**Records for this task**
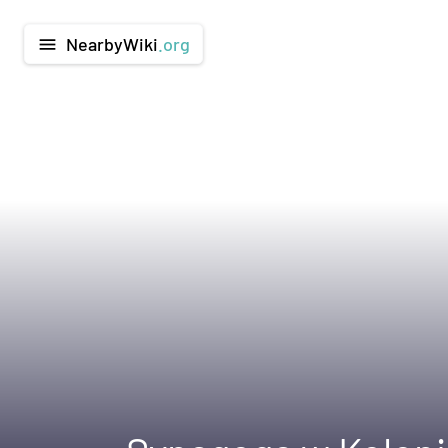
NearbyWiki
.org
menu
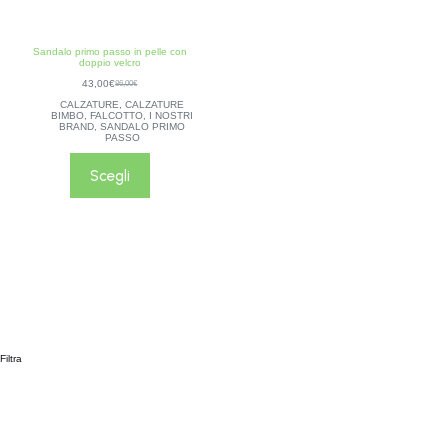
Sandalo primo passo in pelle con
doppio velcro
43,00
€
86,00
€
CALZATURE
,
CALZATURE
BIMBO
,
FALCOTTO
,
I NOSTRI
BRAND
,
SANDALO PRIMO
PASSO
Scegli
Filtra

**Task to carry out**
Format the text of the listing as a JSON list of strings, one string per line, with blank lines left out. Leave the pictures out of your answer.

**Output for this task**
[
  "NearbyWiki",
  ".org",
  "menu",
  "Sandalo primo passo in pelle con",
  "doppio velcro",
  "43,00",
  "€",
  "86,00",
  "€",
  "CALZATURE",
  ",",
  "CALZATURE",
  "BIMBO",
  ",",
  "FALCOTTO",
  ",",
  "I NOSTRI",
  "BRAND",
  ",",
  "SANDALO PRIMO",
  "PASSO",
  "Scegli",
  "Filtra"
]